Leaving aside the understandable shock and horror that the Florida school shooting caused, one nevertheless would have to have a heart of stone not to roll one’s eyes at the astroturfed school walkout to protest gun violence. The demands for “gun control,” whatever that means does not have any real-world relation to what happened. The massacre was a failure of law enforcement, due to the numerous instances Nicholas Cruz could have been taken into custody before that fatal day.

That is not to mention the cowardice of a particular sheriff’s deputy who otherwise might have truncated the carnage had he confronted Cruz instead of cowering outside the school.

The protests and the virtue signaling by the adult politicians who are behind them misses a much more severe problem that is taking far more lives of young people than School Shootings. According to the CDC, 4400 young people take their own lives every year as a direct result of Bullying, dwarfing the six adults and 35 children killed in school shootings since Sandy Hook in 2013.
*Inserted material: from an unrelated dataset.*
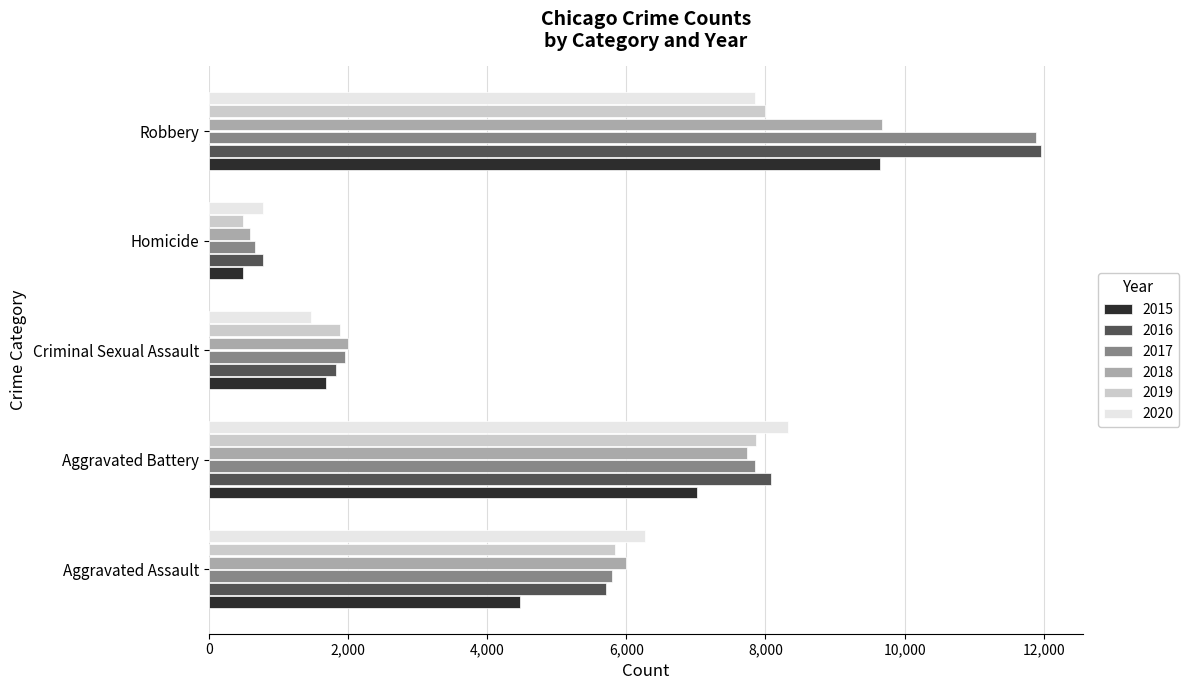

What is the total value across all series at Aggravated Battery?

46858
Bullying — a much less sexy problem than school shootings

The nature of bullying has changed since the day's kids were shaken down for their lunch money or tripped in the hallways. A lot of it takes place on social media anonymously. The targets have no way to respond, unlike someone who is being physically confronted, though that is a problem that can lead to tragic consequences as well. Bullying victims are twice as likely to bring a weapon to school out of a sense of vulnerability.

Bullying does not lend itself to the response of mass protests such as recently occurred because it does not fit the agenda of some adults to use it as an excuse to confiscate firearms as a result of “common sense gun control.” Like the real causes of school shootings (i.e., mental illness as well as bullying) suicides as a result of bullying does not lend itself to passing laws or Street Theater.

A lot would depend on attitude changes and individual action.

A children’s crusade against bullying

What would a grassroots campaign against bullying look like? For one thing, such an effort would involve making such behavior less socially acceptable, less cool as it were. It includes some kids standing up for the victims, whether the bullying takes place in the hallway or on social media. For a bullying victim to know he or she is not alone and has friends who will support them would work wonders in cutting down the awful suicide statistics. Such actions would undoubtedly save more lives than being pawns for gun grabbing adults and making law-abiding gun owners angry for no reason.